🤖 AI Summary
Training and evaluating code repair agents on real-world codebases remains challenging due to unstable evaluation—caused by complex build processes and dynamic dependencies. Method: This paper proposes a dual-pipeline training framework: (1) a full-validation pipeline that freezes dependencies and enforces reproducible validation for reliability; and (2) a large-scale reinforcement learning (RL) pipeline in a simplified environment, where Qwen3-32B is distilled from GPT-4.1 trajectories and further optimized via supervised fine-tuning (SFT) and RL. Results: The SFT model matches GPT-4.1’s performance while reducing parameter count by 56×. RL yields 7–20% absolute improvement in repair rate within the matched environment but suffers substantial degradation under distribution shift—providing the first empirical evidence that train-test environmental consistency critically determines generalization. This highlights “environmental alignment” as a fundamental prerequisite for deploying robust code repair agents.

● ● ● ● ● ● ●

TASKS TO COMPLETE:
1) Judge each statement against the summary on code repair agents and answer yes or no, quoting the words of the summary that settle it. (a) The SFT model reaches GPT-4.1’s performance with a parameter count 56× smaller. (b) RL improves the repair rate under distribution shift. (c) The full-validation pipeline freezes dependencies.
2) Resume the summary on code repair agents after its final sentence.

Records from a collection
● ● ● ● ● ● ●

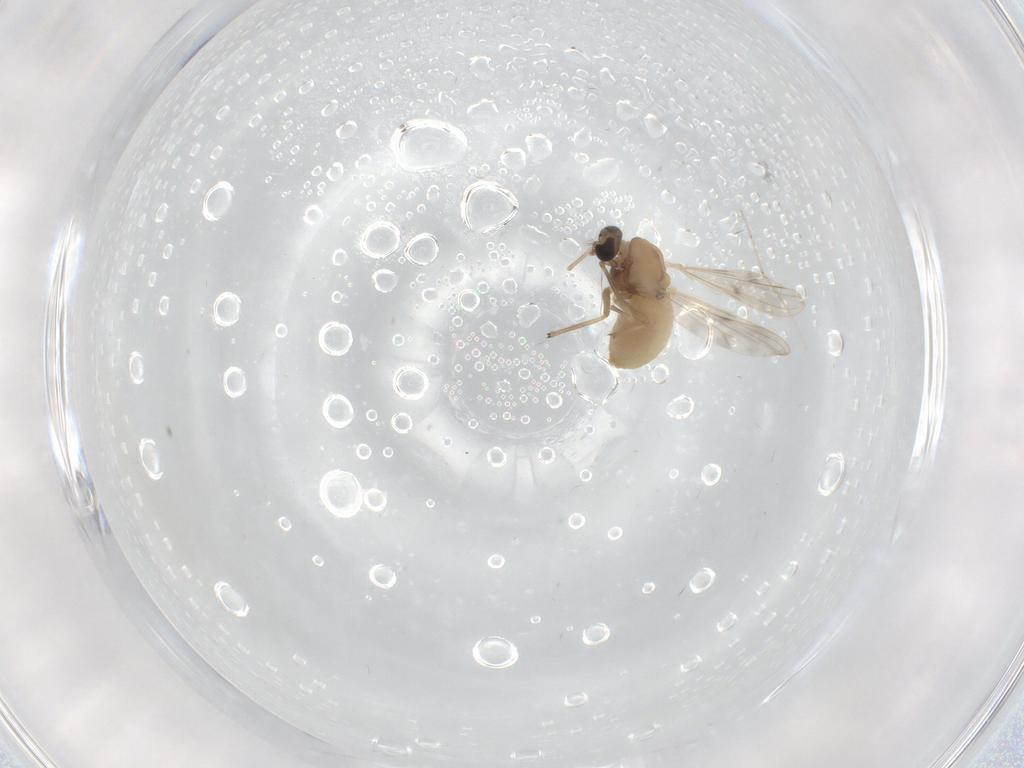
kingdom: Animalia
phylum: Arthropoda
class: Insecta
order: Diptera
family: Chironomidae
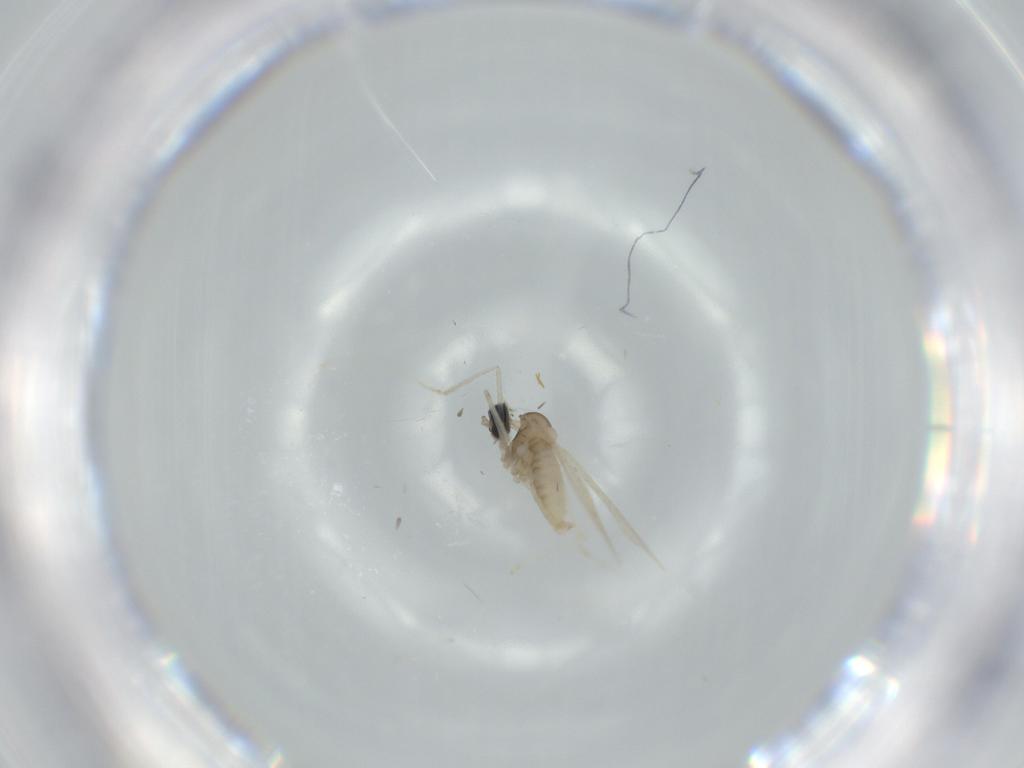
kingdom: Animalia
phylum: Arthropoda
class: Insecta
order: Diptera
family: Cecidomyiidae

● ● ● ● ● ● ●

RESULTS OF THE TASKS:
1)
(a) Yes: "The SFT model matches GPT-4.1’s performance while reducing parameter count by 56×."
(b) No: "RL yields 7–20% absolute improvement in repair rate within the matched environment but suffers substantial degradation under distribution shift"
(c) Yes: "a full-validation pipeline that freezes dependencies and enforces reproducible validation for reliability"

2)
📝 Abstract
We tackle the challenge of training reliable code-fixing agents in real repositories, where complex builds and shifting dependencies make evaluation unstable. We developed a verifiable pipeline with success defined as post-fix build validation and improved reproducibility across ~1K real issues by pinning dependencies and disabling automatic upgrades. Building on this, we introduced a scalable simplified pipeline for large-scale reinforcement learning (RL). Using this setup, we supervised fine-tuned Qwen3-32B in the full pipeline and applied RL on top of the SFT model in the simplified environment. The SFT model distilled from GPT-4.1 trajectories performs on par while being 56x smaller, and RL added 7-20% absolute gains under matched train-test conditions. "Thinking mode" was on par or worse in our experiments. Both SFT and RL models failed to generalize across environments, highlighting the importance of matching train-test environments for building reliable real-world code-fixing agents.